Some academics have argued that those men postponed education during the boom because the opportunity costs were too great so now they are much less employable; similar arguments were used to justify 25% unemployment rates during the Great Depression, but were later proven wrong.
We also have some 18,000 workers coming back who were not officially on strike but did walk off the job and disrupt a chain of grocery stores in New England. At the same time, state and local payrolls should indicate more teacher hires, though depending on the timing they might show up as revisions to August or as new hires in September. Teachers are finally being rehired after suffering draconian job cuts earlier in the recovery.
Indeed, the swing we are seeing in state and local hires is a game changer. Improving state and local coffers have taken the job situation at the state and local levels from a deficit of about 25,000 jobs per month to an increase of 10,000 or more per month. Moreover, state and local government jobs tend to be higher paying than those in the retail, leisure and hospitality sector where too many new jobs have been concentrated in recent years.
Separately, we will be watching closely to see if the upswing we’ve seen in permanent hires in business services continues. The pick-up in professional jobs, from accountants to engineers and architects, is particularly important for new college graduates and for overall wage growth. Younger workers still make up a considerable amount of slack in the labor market.

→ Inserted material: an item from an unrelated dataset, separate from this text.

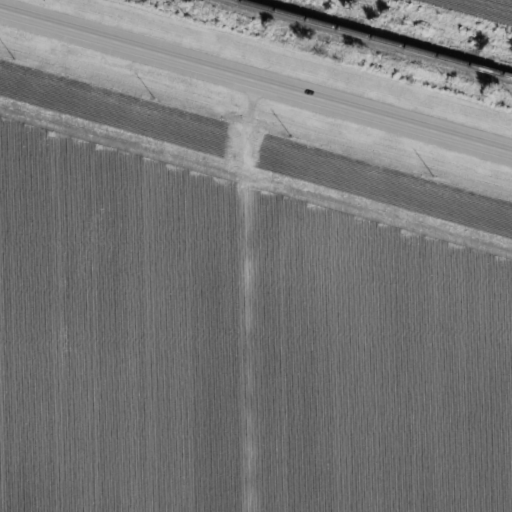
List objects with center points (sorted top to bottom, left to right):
railway: (374, 38)
road: (256, 81)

The only real negative to watch is in leisure and hospitality jobs; three casinos closed in Atlantic City last month with some 8,000 workers losing their jobs; it will likely take some time for them to find new jobs.
Bottom Line: Labor markets are showing some signs of healing, but still have a long way to go before they can be considered “healthy.” The unemployment rate is expected to hold at 6.1%. Wages could creep up a bit with a shift to better paying jobs. The Federal Reserve is looking for a sustained increase in both wages and inflation, which may not occur until unemployment falls much further than most expected.